We need more adults. Robert J. Samuelson brilliantly explains why:
The budget impasse raises comparable questions. Can we resolve it before some ill-defined crisis imposes its own terms? For years, there has been a “something for nothing” aspect to our politics. More people became dependent on government. From 1960 to 2010, the share of federal spending going for “payments to individuals” (Social Security, food stamps, Medicare and the like) climbed from 26 percent to 66 percent. Meanwhile, the tax burden barely budged. In 1960, federal taxes were 17.8 percent of national income (gross domestic product). In 2007, they were 18.5 percent of GDP.
This good fortune reflected falling military spending — from 52 percent of federal outlays in 1960 to 20 percent today — and solid economic growth that produced ample tax revenue. Generally modest budget deficits bridged any gap. But now this favorable arithmetic has collapsed under the weight of slower economic growth (even after a recovery from the recession), an aging population (increasing the number of recipients) and high health costs (already 26 percent of federal spending). Present and prospective deficits are gargantuan.
The trouble is that, while the economics of giveaway policies have changed, the politics haven’t. Liberals still want more spending, conservatives more tax cuts. (Although the tax burden has stayed steady, various “cuts” have offset projected increases and shifted the burden.) With a few exceptions, Democrats and Republicans haven’t embraced detailed takeaway policies to reconcile Americans’ appetite for government benefits with their distaste for taxes. President Obama has provided no leadership. Aside from Rep. Paul Ryan (Wis.), chairman of the House Budget Committee, few Republicans have.

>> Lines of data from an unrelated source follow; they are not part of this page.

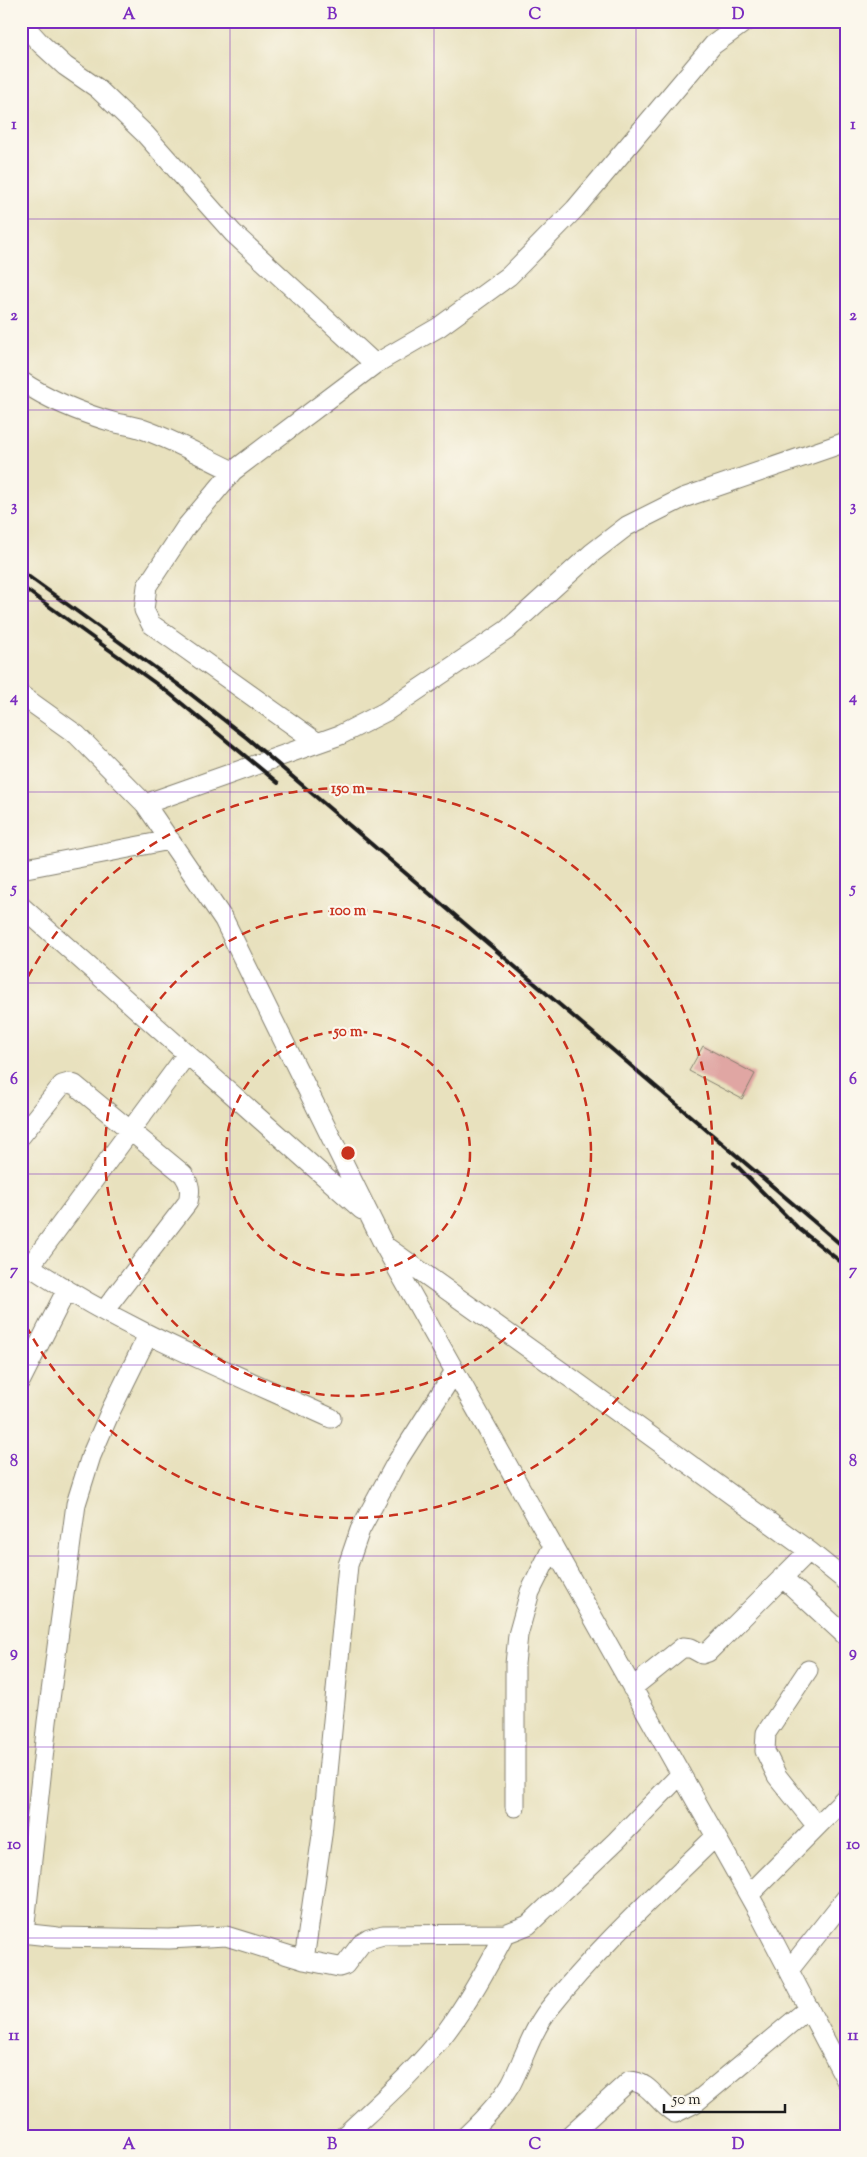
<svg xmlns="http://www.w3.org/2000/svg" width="867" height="2157" font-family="'Sorts Mill Goudy',serif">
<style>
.building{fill:#e0a6a3}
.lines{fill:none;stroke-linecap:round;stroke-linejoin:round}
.minor-casing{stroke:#827e6d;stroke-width:21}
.minor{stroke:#fff;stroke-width:19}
.rail{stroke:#1c1c1c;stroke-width:4}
.grid{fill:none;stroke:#7b2cbf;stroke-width:1;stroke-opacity:0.55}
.ring{fill:none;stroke:#c8321e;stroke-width:2.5;stroke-dasharray:9 6}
.centre{fill:#c8321e;stroke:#fbf7ec;stroke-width:2.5}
.ring-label{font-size:15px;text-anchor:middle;font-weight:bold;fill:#c8321e;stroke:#fbf7ec;stroke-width:4.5;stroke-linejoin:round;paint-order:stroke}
.neatline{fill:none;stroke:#7b2cbf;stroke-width:2}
.grid-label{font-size:16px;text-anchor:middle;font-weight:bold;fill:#7b2cbf}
</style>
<rect width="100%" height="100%" fill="#fbf7ec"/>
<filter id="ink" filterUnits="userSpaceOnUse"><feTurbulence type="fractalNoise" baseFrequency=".02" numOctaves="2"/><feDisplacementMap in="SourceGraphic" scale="10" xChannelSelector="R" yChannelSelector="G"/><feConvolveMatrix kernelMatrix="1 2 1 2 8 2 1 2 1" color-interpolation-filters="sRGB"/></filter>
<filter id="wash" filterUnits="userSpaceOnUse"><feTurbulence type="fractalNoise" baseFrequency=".0096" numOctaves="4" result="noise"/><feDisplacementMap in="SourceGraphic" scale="20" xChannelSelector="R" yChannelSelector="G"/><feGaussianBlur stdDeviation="1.12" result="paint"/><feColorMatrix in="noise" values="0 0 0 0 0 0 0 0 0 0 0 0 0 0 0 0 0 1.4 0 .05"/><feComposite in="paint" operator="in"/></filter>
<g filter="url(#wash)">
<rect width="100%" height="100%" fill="#e8e1be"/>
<g id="blocks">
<path class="building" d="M703,1046L755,1074L742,1099L689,1071Z"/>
</g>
</g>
<g filter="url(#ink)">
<use href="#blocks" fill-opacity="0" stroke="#827e6d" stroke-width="1"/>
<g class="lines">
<defs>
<path id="minor" d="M21,22L41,44L65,66L97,88L145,134L233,233L375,364
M21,381C49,400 84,414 116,423C125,425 134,426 142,429C174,440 203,457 233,471
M21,695L77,735L145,804L224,920L384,1245L760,1915L846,2080
M318,743L151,624L144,610L147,586L186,527L233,471L375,364L439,327L509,276L575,209L713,45L746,21
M145,804L340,735L385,712L507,630L592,553L627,526L683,498L846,442
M21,869L170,840
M21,906L362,1210
M21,1136L62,1085L69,1083L75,1085L183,1174C190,1184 191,1190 188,1202L104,1311
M388,1248L579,1384L809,1551L846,1581
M21,1260C116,1327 226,1370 331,1418
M30,1266L187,1054
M21,1380L66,1291
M782,1577L846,1636
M808,1670L766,1733L765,1751L777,1776L816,1825
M632,1688L683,1647L691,1648L702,1654L708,1652L809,1551
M515,1807V1664L518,1635L530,1592L553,1546
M749,1895L846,1797
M21,1933L58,1937L169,1939L226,1936L304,1960L339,1967L345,1965L361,1944L369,1939L383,1935L505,1934L528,1925L616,1841L681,1774
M24,1933L47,1722L76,1504L91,1456L111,1410L148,1335
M304,1960L322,1835L348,1565L360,1530L395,1465L455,1371
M789,1970L846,1898
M344,2136C379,2103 417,2070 446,2032C469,2001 487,1968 505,1934
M466,2136C483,2120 499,2104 511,2084C524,2059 531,2032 549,2009C598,1947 659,1892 716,1836
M569,2136L629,2081C650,2081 658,2104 675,2113L695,2103L809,2008"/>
</defs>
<use href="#minor" class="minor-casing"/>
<use href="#minor" class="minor"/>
<path class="rail" d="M21,571L179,685L247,738L846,1249
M21,586L169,693L278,783
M734,1163L798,1228L846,1266"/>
</g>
</g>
<path class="grid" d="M230,21V2136M434,21V2136M636,21V2136M21,219H846M21,410H846M21,601H846M21,792H846M21,983H846M21,1174H846M21,1365H846M21,1556H846M21,1747H846M21,1938H846"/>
<g class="ring">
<circle cx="348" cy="1153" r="122"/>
<circle cx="348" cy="1153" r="243"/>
<path d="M21 990A365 365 0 1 1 21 1316"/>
</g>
<circle cx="348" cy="1153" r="8" class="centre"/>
<g class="ring-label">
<text x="348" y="793">150 m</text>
<text x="348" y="915">100 m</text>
<text x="348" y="1036">50 m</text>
</g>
<rect width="867" height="2157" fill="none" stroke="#fbf7ec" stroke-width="55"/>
<path d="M664 2104v8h121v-8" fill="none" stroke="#1c1c1c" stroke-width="2.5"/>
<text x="672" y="2104" font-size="15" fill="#1c1c1c" stroke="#fbf7ec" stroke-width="4" paint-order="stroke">50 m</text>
<rect x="28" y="28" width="812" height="2102" class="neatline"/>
<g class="grid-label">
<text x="129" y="19">A</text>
<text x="332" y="19">B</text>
<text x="535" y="19">C</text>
<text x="738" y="19">D</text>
<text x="14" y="129">1</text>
<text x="853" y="129">1</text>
<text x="14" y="320">2</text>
<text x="853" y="320">2</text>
<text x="14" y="511">3</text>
<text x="853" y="511">3</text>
<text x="14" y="702">4</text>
<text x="853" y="702">4</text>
<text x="14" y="893">5</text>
<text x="853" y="893">5</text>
<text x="14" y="1084">6</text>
<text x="853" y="1084">6</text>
<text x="14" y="1275">7</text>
<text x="853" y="1275">7</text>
<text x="14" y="1466">8</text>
<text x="853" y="1466">8</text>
<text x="14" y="1657">9</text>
<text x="853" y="1657">9</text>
<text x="14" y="1849">10</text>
<text x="853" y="1849">10</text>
<text x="14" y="2040">11</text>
<text x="853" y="2040">11</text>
<text x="129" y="2149">A</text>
<text x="332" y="2149">B</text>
<text x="535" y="2149">C</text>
<text x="738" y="2149">D</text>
</g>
</svg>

What do we get from our elected leaders? “Scripted evasions.”
Liberals imply (wrongly) that taxing the rich will solve the long-term budget problem. It won’t. For example, the Forbes 400 richest Americans have a collective wealth of $1.5 trillion. If the government simply confiscated everything they own, and turned them into paupers, it would barely cover the one-time 2011 deficit of $1.3 trillion. Conservatives deplore “spending” in the abstract, ignoring the popularity of much spending, especially Social Security and Medicare.
So the political system is failing. It’s stuck in the past. It can’t make desirable choices about the future. It can’t resolve deep conflicts.
This article should be required reading for anyone running for public office.